**Exercise materials**
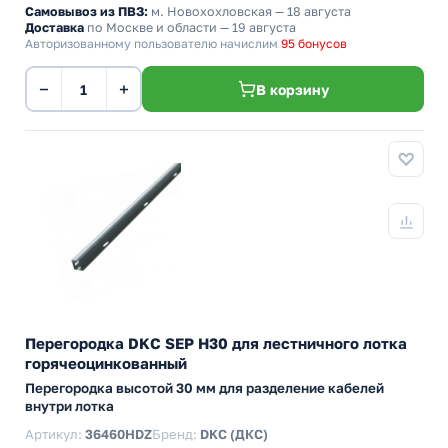
Самовывоз из ПВЗ:
м. Новохохловская
— 18 августа
Доставка
по Москве и области — 19 августа
Авторизованному пользователю начислим
95 бонусов
−
+
В корзину
Перегородка DKC SEP Н30 для лестничного лотка
горячеоцинкованный
Перегородка высотой 30 мм для разделение кабелей
внутри лотка
Артикул:
36460HDZ
Бренд:
DKC (ДКС)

**Activity**
Restate the listing word for word and drop the pictures.

**Final answer**
Самовывоз из ПВЗ:
м. Новохохловская
— 18 августа
Доставка
по Москве и области — 19 августа
Авторизованному пользователю начислим
95 бонусов
−
+
В корзину
Перегородка DKC SEP Н30 для лестничного лотка
горячеоцинкованный
Перегородка высотой 30 мм для разделение кабелей
внутри лотка
Артикул:
36460HDZ
Бренд:
DKC (ДКС)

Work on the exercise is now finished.